Lancées en 1999, les négociations ont suscité dès le début une forte inquiétude. Les organisations de la société civile craignaient un accord taillé pour les entreprises multinationales européennes et le secteur agro-exportateur du Mercosur, qui pourrait avoir pour conséquence de « reprimariser » les économies sud-américaines et de les enfermer dans un modèle extractiviste, destructeur pour l’environnement et les populations. Interrompues puis relancées plusieurs fois, les discussions se sont déroulées dans l’opacité traditionnellement de mise dans les négociations commerciales. Le mandat de négociation reçu par la Commission européenne par les États membres n’a par exemple à ce jour encore jamais été publié.
Et leur finalisation intervient dans un contexte particulièrement sensible en raison de la détérioration dramatique des droits humains et de la situation écologique au Brésil depuis l’élection de Jair Bolsonaro. En avril 2019, plus de 600 scientifiques européens et 300 groupes indigènes brésiliens, avaient ainsi interpellé l’UE puis mi-juin 340 organisations de la société civile s’étaient associées pour demander l’abandon des négociations.

La France indécise ?
La position du gouvernement français n’a longtemps semblé pas clairement définie. Attentive aux préoccupations exprimées par les éleveurs, la France avait fait savoir à plusieurs reprises qu’elle préférait ne pas conclure un accord trop vite et que ses lignes rouges devaient être respectées. Mais le flou était savamment entretenu sur la teneur de ces dernières, à savoir s’il s’agissait des concessions commerciales du Mercosur sur les intérêts offensifs de la France tels que l’ouverture des marchés publics ou le nombre d’indications géographiques protégées, la taille de l’enveloppe des futures importations européennes de viande de bœuf ou le respect d’un socle minimal de règles sociales et environnementales
Après avoir vivement critiqué ces négociations, Emmanuel Macron s’y était montré plutôt favorable en janvier 2018. La tension est alors montée à mesure que la fin des négociations approchaient. Sous la pression des éleveurs, le ministre de l’Agriculture, Didier Guillaume avait, lui fermement pris position contre un éventuel accord, devant le Sénat, le 16 mai 2019.

Puis le président de la République avait finalement applaudi l’annonce de la conclusion des négociations, le 29 juin dernier, en marge du sommet du G20. Selon la communication du gouvernement, l’accord avec le Mercosur présentait des garanties environnementales importantes et devait permettre d’arrimer le Brésil à l’Accord de Paris et d’isoler Donald Trump dans son entreprise de sape de la mobilisation internationale contre le dérèglement climatique.
========================
* Consignes:
1/ Répondez à ces questions à l'aide de l'extrait sur l'accord UE-Mercosur :
(a) En quelle année les négociations ont-elles été lancées ?
(b) Combien d'organisations de la société civile ont demandé l'abandon des négociations à la mi-juin ?
(c) Quel ministre a pris position contre un éventuel accord devant le Sénat, et à quelle date ?
2/ Relevez toutes les personnes citées par leur nom dans l'extrait sur l'accord UE-Mercosur.
3/ Poursuivez l'extrait sur l'accord UE-Mercosur après sa dernière phrase.
========================
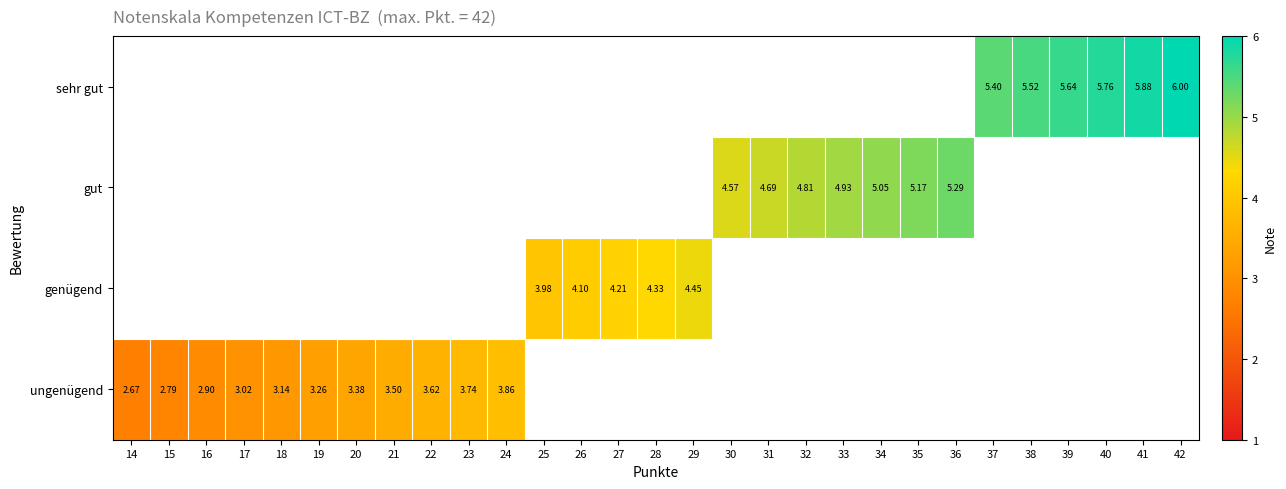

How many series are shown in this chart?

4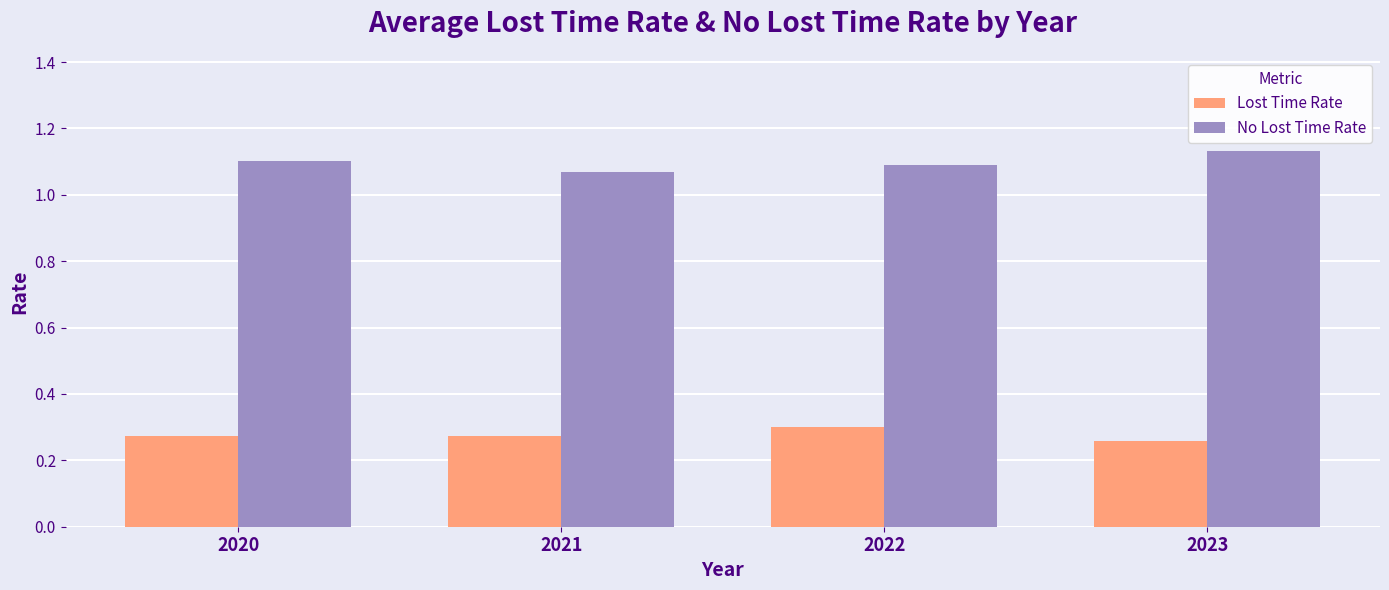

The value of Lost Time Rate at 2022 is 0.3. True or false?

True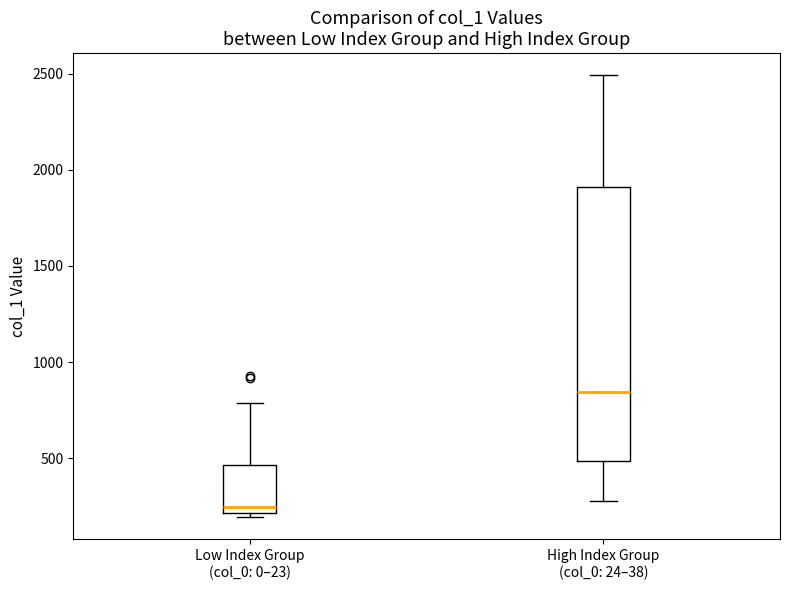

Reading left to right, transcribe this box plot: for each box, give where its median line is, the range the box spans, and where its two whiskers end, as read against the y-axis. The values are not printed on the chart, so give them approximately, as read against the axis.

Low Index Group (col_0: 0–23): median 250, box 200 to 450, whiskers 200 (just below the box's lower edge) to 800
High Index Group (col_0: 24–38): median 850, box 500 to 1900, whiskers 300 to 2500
========================
* Réponses rédigées:
1/
(a) En 1999.
(b) 340 organisations.
(c) Didier Guillaume, ministre de l'Agriculture, le 16 mai 2019.

2/ Jair Bolsonaro, Emmanuel Macron, Didier Guillaume, Donald Trump

3/
Recul de Paris
Comment expliquer dès lors le recul de la France, à peine deux mois plus tard, à l’occasion du sommet du G7 ? Est-ce l’ampleur de la mobilisation du monde agricole contre le Ceta et l’alliance inédite formée avec les écologistes à l’encontre de la politique commerciale européenne qui a contraint le gouvernement à retirer son soutien à l’accord UE/Mercosur ? Et ce pour calmer le jeu avant le vote du Ceta au Sénat, prévu en octobre ? S’agit-il d’ailleurs d’une demande d’abandon définitif de l’accord Mercosur ou d’un simple exercice de diplomatie pour faire pression sur le Brésil ?
S’il est encore trop tôt pour le dire, il faut reconnaître que la France a cette fois-ci montré un certain leadership. Ses annonces ont eu le mérite de déclencher une vague de déclarations similaires de la part de l’Irlande, du Luxembourg, de l’Autriche et des ministres de l’Agriculture de l’Allemagne et de la Slovénie. Mais les mots choisis par ces gouvernements semblent plutôt plaider pour une suspension temporaire du processus de ratification que pour une dénonciation complète de l’accord conclu.

Vers une réforme de la politique commerciale ?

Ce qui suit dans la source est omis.